Top of Data
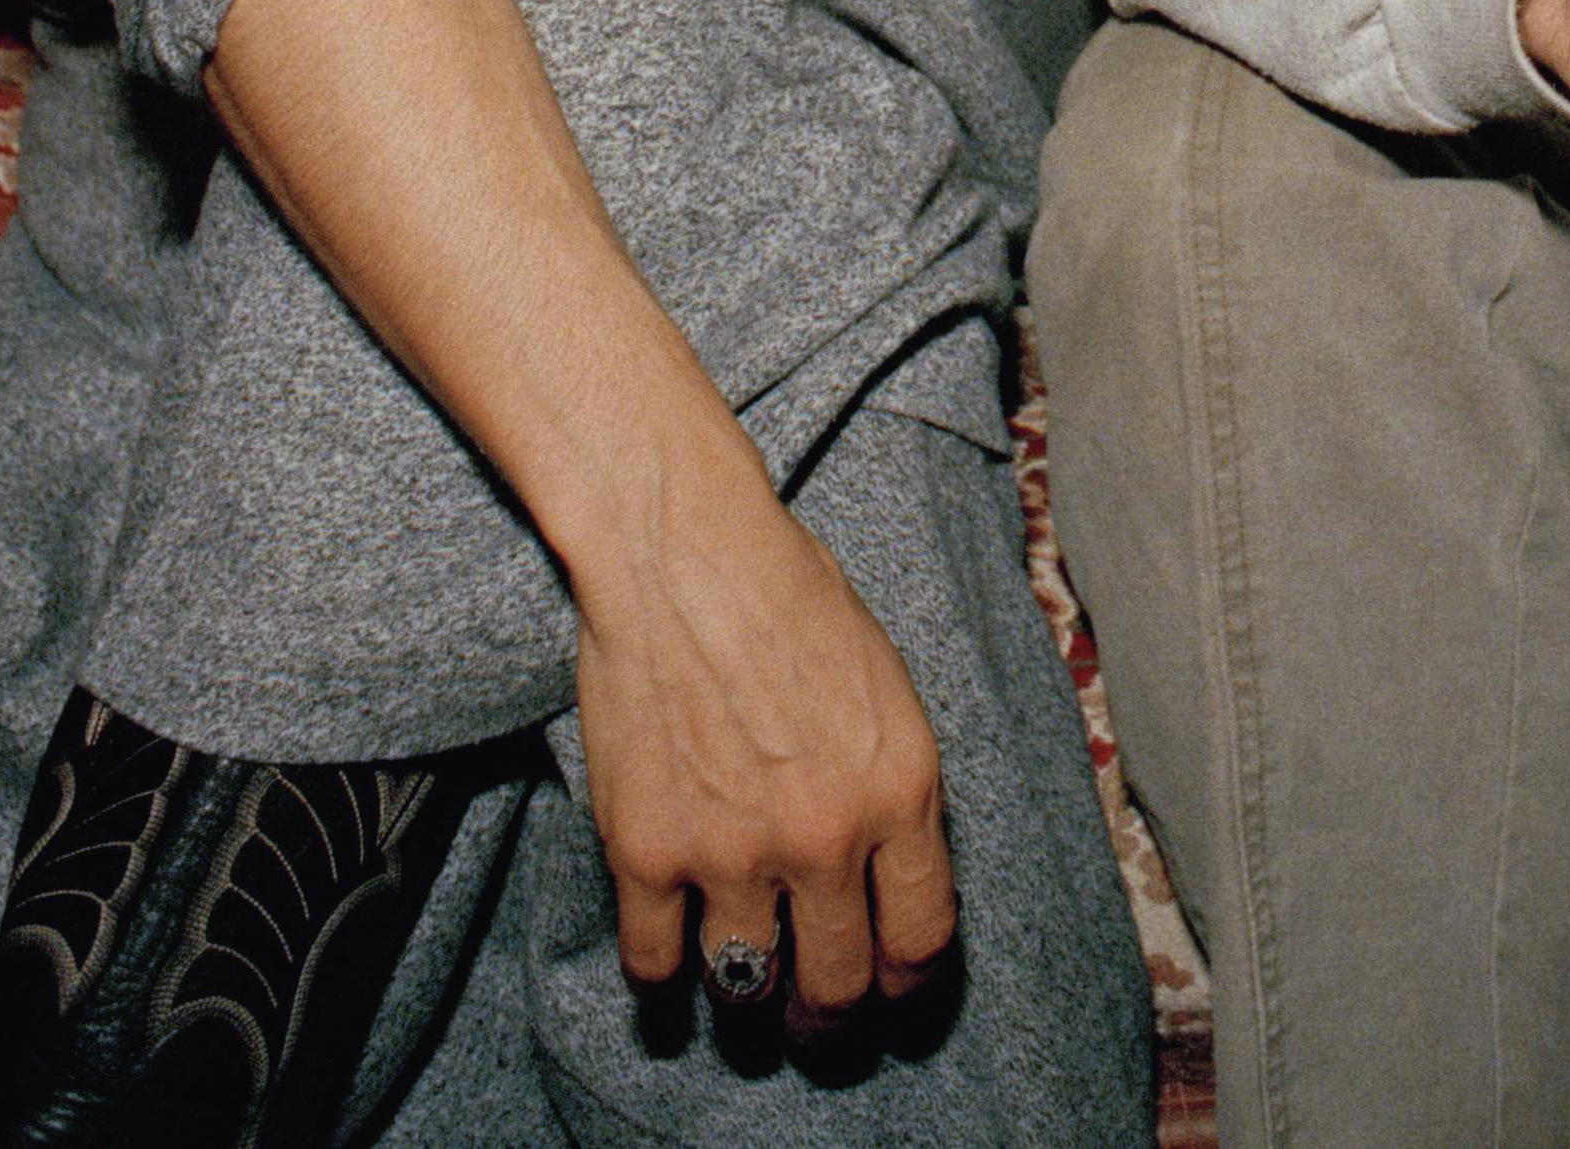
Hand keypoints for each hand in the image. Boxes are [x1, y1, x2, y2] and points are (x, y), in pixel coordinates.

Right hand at [576, 479, 957, 1022]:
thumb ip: (894, 790)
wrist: (683, 550)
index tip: (891, 996)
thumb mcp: (888, 691)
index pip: (922, 939)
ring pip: (749, 986)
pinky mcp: (646, 849)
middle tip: (817, 1019)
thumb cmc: (790, 596)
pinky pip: (654, 962)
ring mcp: (732, 850)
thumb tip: (891, 877)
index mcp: (903, 791)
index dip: (907, 986)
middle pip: (838, 984)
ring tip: (746, 991)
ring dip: (749, 1001)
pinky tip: (670, 964)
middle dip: (830, 1016)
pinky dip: (662, 977)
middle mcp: (826, 837)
Bottom of Data
■ Required action ■
Where the material above includes pictures, omit them and retype everything else exactly.

■ Response area ■
Hand keypoints for each hand in the image. Boxes are [x1, y1, x2, y2] and points are (x, y), in pixel coordinates.

Right hand at [576, 479, 957, 1022]:
thumb ip: (894, 790)
wrist: (683, 550)
index tip: (891, 996)
thumb mcp: (888, 691)
index pip: (922, 939)
ring pip: (749, 986)
pinky mcp: (646, 849)
middle tip: (817, 1019)
thumb cmc: (790, 596)
pinky pip: (654, 962)
ring mcp: (732, 850)
thumb tip: (891, 877)
index mcp: (903, 791)
index dip: (907, 986)
middle pip: (838, 984)
ring tip: (746, 991)
ring dip: (749, 1001)
pinky tip: (670, 964)
middle dip: (830, 1016)
pinky dip: (662, 977)
middle mcp: (826, 837)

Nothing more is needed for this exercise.